TASK TO CARRY OUT » Repeat exactly the lines below that lie between the line with "nose: (75, 50)" and the line with "right shoulder: (21, 69)", counting both of those lines as part of the answer.
-- -- --
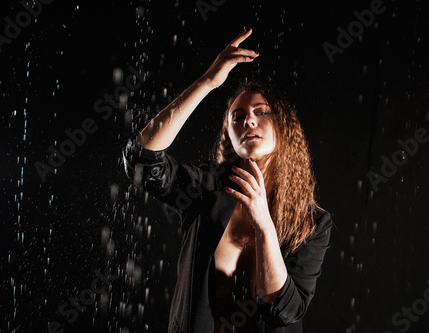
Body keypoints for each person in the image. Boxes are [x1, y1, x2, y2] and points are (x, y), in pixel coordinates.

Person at [122, 28, 333, 333]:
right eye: (237, 116)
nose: (248, 120)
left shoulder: (312, 223)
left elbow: (285, 308)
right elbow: (142, 160)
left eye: (262, 113)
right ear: (230, 137)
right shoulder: (206, 187)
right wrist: (206, 83)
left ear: (284, 129)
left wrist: (263, 222)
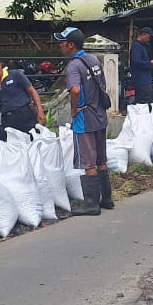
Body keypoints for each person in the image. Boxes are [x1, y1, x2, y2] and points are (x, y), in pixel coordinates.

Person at [55, 27, 113, 215]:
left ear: (70, 45)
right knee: (101, 160)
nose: (60, 45)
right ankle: (107, 199)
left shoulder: (73, 66)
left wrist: (74, 109)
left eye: (62, 41)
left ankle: (91, 205)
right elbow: (102, 84)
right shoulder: (93, 59)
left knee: (88, 162)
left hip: (84, 119)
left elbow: (75, 90)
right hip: (99, 116)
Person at [129, 26, 153, 105]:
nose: (149, 39)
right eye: (149, 37)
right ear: (143, 34)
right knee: (144, 103)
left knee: (146, 102)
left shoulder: (142, 46)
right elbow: (136, 62)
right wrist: (149, 63)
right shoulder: (137, 46)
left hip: (145, 80)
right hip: (141, 81)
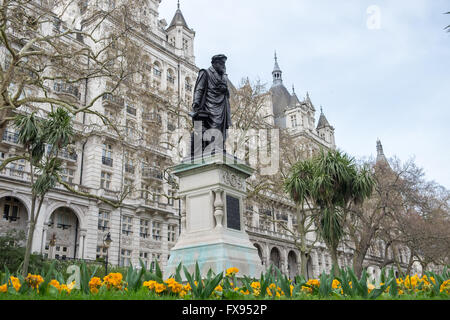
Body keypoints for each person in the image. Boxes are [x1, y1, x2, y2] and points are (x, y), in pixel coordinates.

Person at [190, 54, 232, 158]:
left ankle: (218, 148)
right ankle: (212, 149)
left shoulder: (223, 77)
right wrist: (196, 103)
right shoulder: (205, 73)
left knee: (222, 130)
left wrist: (225, 90)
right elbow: (199, 89)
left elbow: (227, 94)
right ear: (215, 63)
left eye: (224, 64)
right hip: (210, 107)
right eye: (222, 64)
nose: (223, 66)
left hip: (222, 107)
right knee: (213, 127)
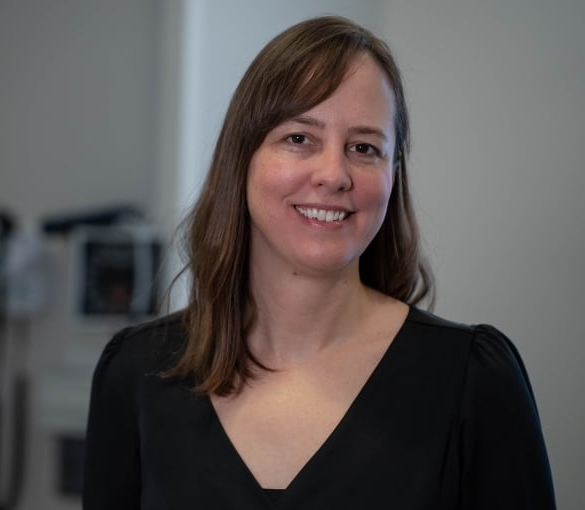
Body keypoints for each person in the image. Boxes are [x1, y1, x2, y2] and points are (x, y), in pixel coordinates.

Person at [82, 16, 556, 509]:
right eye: (299, 138)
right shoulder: (137, 373)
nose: (334, 175)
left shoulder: (473, 380)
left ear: (393, 177)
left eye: (364, 148)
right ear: (241, 158)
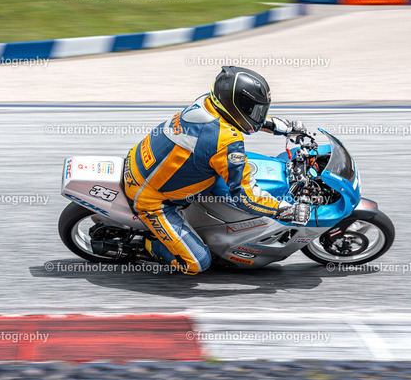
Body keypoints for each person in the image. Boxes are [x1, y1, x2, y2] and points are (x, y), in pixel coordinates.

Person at [123, 66, 311, 274]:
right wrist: (284, 210)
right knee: (197, 263)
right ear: (234, 105)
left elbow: (242, 120)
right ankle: (150, 245)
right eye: (254, 110)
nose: (258, 116)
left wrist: (281, 127)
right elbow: (245, 198)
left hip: (144, 161)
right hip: (151, 198)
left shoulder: (207, 102)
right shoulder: (225, 141)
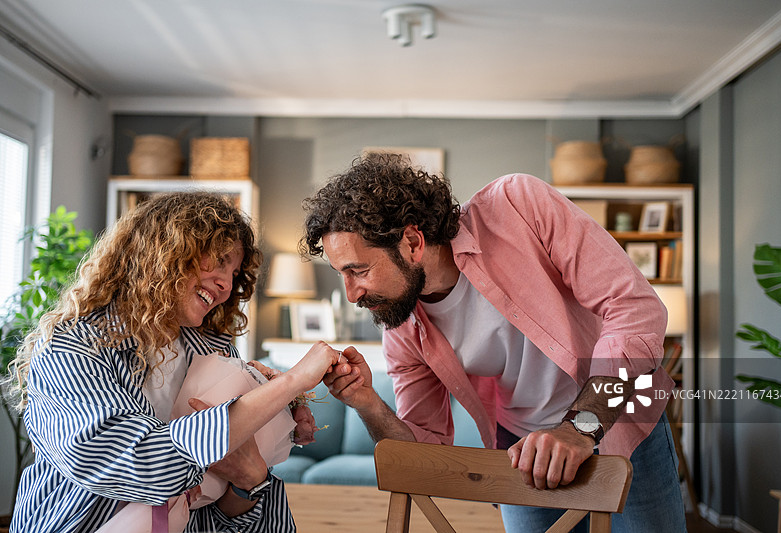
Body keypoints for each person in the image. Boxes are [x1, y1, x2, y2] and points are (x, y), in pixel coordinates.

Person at [300, 154, 687, 532]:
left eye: (359, 270)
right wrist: (367, 403)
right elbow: (425, 450)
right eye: (342, 275)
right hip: (523, 455)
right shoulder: (403, 327)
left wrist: (579, 430)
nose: (351, 294)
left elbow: (634, 309)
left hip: (619, 421)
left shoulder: (519, 206)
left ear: (413, 242)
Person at [9, 191, 342, 533]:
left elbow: (219, 512)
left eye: (235, 271)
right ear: (166, 254)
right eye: (218, 260)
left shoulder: (213, 350)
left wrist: (254, 474)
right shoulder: (72, 348)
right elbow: (133, 461)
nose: (226, 284)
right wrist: (291, 383)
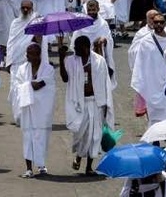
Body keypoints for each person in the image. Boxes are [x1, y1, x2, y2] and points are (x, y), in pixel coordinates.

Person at [61, 35, 113, 175]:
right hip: (79, 103)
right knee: (81, 134)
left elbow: (105, 83)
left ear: (85, 47)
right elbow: (65, 78)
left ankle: (89, 167)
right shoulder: (71, 60)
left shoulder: (98, 61)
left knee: (95, 135)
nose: (75, 50)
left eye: (77, 48)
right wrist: (61, 58)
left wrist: (106, 105)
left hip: (96, 102)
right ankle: (78, 156)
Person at [13, 43, 56, 178]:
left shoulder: (48, 69)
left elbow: (45, 86)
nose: (27, 56)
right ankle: (29, 168)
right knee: (28, 137)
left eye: (30, 54)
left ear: (38, 55)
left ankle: (42, 165)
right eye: (27, 53)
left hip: (42, 110)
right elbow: (18, 87)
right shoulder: (21, 69)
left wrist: (31, 85)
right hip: (28, 109)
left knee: (41, 137)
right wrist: (30, 85)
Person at [130, 13, 166, 125]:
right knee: (154, 118)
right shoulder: (145, 41)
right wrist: (142, 82)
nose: (158, 25)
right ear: (151, 23)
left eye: (161, 22)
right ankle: (154, 141)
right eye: (156, 22)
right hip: (152, 84)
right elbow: (140, 63)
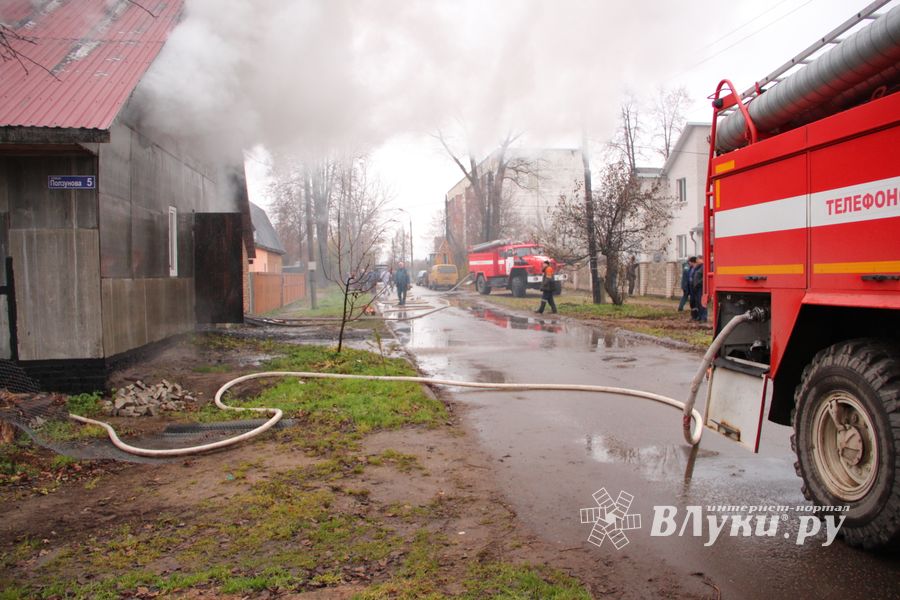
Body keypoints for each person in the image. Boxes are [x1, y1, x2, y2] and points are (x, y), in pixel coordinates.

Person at [690, 256, 706, 322]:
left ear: (702, 260)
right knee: (698, 303)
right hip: (696, 288)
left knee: (702, 303)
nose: (697, 260)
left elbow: (704, 278)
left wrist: (699, 283)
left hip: (701, 288)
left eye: (698, 259)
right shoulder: (698, 267)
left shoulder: (704, 267)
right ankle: (699, 316)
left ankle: (703, 317)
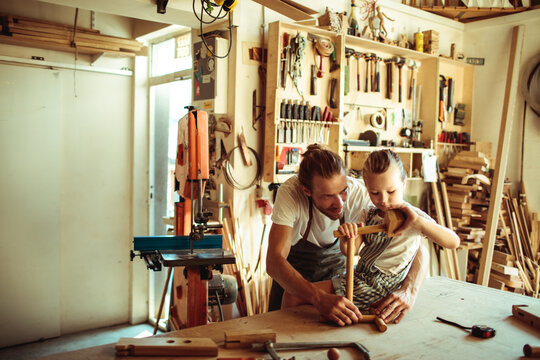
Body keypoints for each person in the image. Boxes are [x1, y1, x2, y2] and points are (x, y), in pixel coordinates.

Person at [281, 149, 460, 319]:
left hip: (379, 284)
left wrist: (419, 223)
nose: (383, 200)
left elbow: (453, 242)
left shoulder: (414, 216)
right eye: (374, 193)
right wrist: (347, 237)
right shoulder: (368, 212)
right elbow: (349, 251)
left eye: (391, 191)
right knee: (292, 295)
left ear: (403, 184)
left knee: (294, 298)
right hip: (361, 276)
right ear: (366, 187)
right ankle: (285, 337)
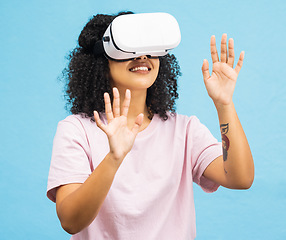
-- -- --
WRITTEN SOLUTION »
nose: (75, 50)
left eye: (77, 48)
right wrist: (61, 58)
left wrist: (106, 105)
left hip: (96, 102)
right ankle: (78, 156)
Person at [13, 43, 56, 178]:
left shoulder: (48, 69)
left elbow: (45, 86)
nose: (27, 56)
right ankle: (29, 168)
right knee: (28, 137)
left eye: (30, 54)
left ear: (38, 55)
left ankle: (42, 165)
right eye: (27, 53)
left hip: (42, 110)
right elbow: (18, 87)
right shoulder: (21, 69)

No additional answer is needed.